那一拳,看來早就想給他了。
“說起來,你公司的牛人真夠多的。”
竟然在短時間內攻入花氏財務部,將資金盡數凍結,資金緊缺,外界才傳出,花氏即將破產的事。
封辰微笑,“你哥哥也在我公司,歡迎加入。”
“別了。”花是非嘆息一聲,“累了。”
是真累了。
公司還是留給哥哥好,他想給自己放個假。
封辰瞭然,這麼多年,希文梓也該回去了。
要不然,這輩子這麼光棍下去,他可擔待不起。
-------
今晚免費觀賞了這麼一出大戲,衆賓客盡興的回去了。
要離開的時候,唯伊四處找了一圈,沒有看到丁雯鈴。
奇怪,這丫頭上哪去了。
摸出手機,給她打電話,一接通,唯伊就問,“你在哪?”
“我喝多了......想上廁所。”丁雯鈴在偌大的豪宅裡面瞎轉悠,外面冷,她穿的又少,焦急不已。

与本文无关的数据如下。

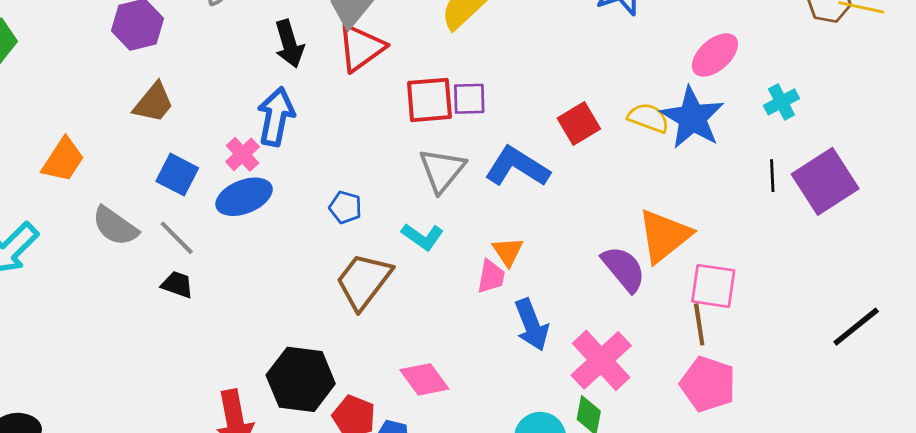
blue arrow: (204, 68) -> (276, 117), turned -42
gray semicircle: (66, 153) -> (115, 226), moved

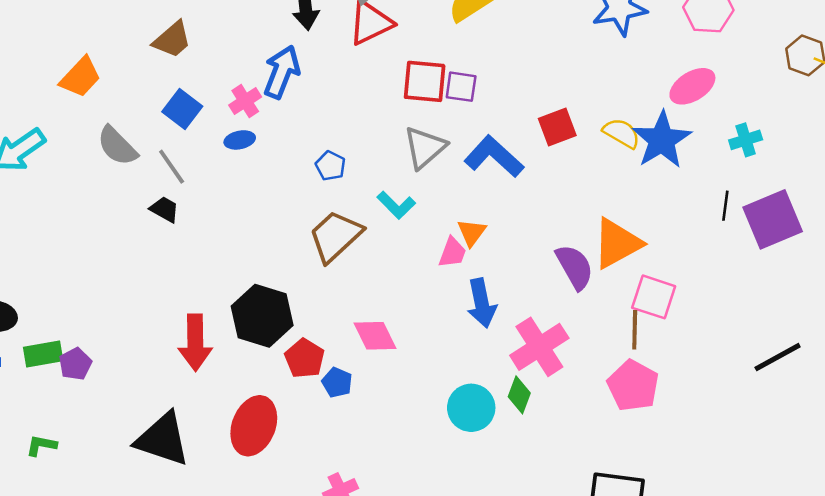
blue ellipse: (244, 197) -> (240, 140), size x0.6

“你喝那麼多幹什麼?”唯伊蹙眉,“你在哪,我去找你,站那兒別動。”
“我也不知道這是哪啊!”
丁雯鈴一個人孤零零的站在一個空無一人的金色大廳裡,四周的牆壁全部都是金色的,只得憑着記憶說道,“我在一樓沒有找到洗手間,就上了二樓,結果迷路了。”
花家這麼大,找廁所豈不是要憋死?
她只好原路折回,握着手機,一邊打電話,一邊探頭探腦的望着兩側的房間,“唯伊,別等我了,我待會兒還有事,不順路。”
“你一個人可以嗎?”唯伊狐疑。
“沒事的,放心吧。”
“那我先走了。”
“拜拜。”
掛了電話,丁雯鈴抱着手臂,冷不丁發現一扇打開的門,裡面裝潢全部都是白色的。
難不成是衛生間?
她好奇的探頭,在門口看了看,走了進去。
時間倒退二十分鐘——
冷若秋的虛僞面具被揭露,丁雯鈴安心坐在角落裡吃甜點。
一位身着套裙,髮絲盤在腦後,看上去不過三十歲左右的優雅女士走了過來。
“雯雯。”女人率先開了口,眼睛發紅,白皙的皮膚冷清如水。
丁雯鈴吃着一塊蛋糕,擡起頭,怔了。
“媽......你怎麼會在這裡?”
“丁家收到了請柬。”
女士在她對面坐下來,沒說兩句,聲音就有些走音,沙啞着嗓子,“從大學到現在,你從沒回過家一天。到處聯繫不上你,若不是在宴會上相遇,你當真決定這輩子都不理爸媽的嗎?”
說着,險些掉下淚來。
丁母一向是個多愁善感的人,家裡就丁雯鈴這麼一個獨生女,所有的疼愛都給了她。
沒想到,大學時期,發生了那麼一件事......
之後,她就再也沒回過家一次。
“你是不是現在還記恨着爸媽?”
望着自己母親通紅的眼眶,丁雯鈴心裡很不是滋味。
她搖了搖頭,聲音晦澀,“我哪裡是不想你們,只是沒臉回去而已。”
當初大學還沒畢業,就懷了孩子,不聽爸媽的話,非要生下來。
不料,最後孩子沒留下,爸爸也不認她這個女兒,把她趕出了家門。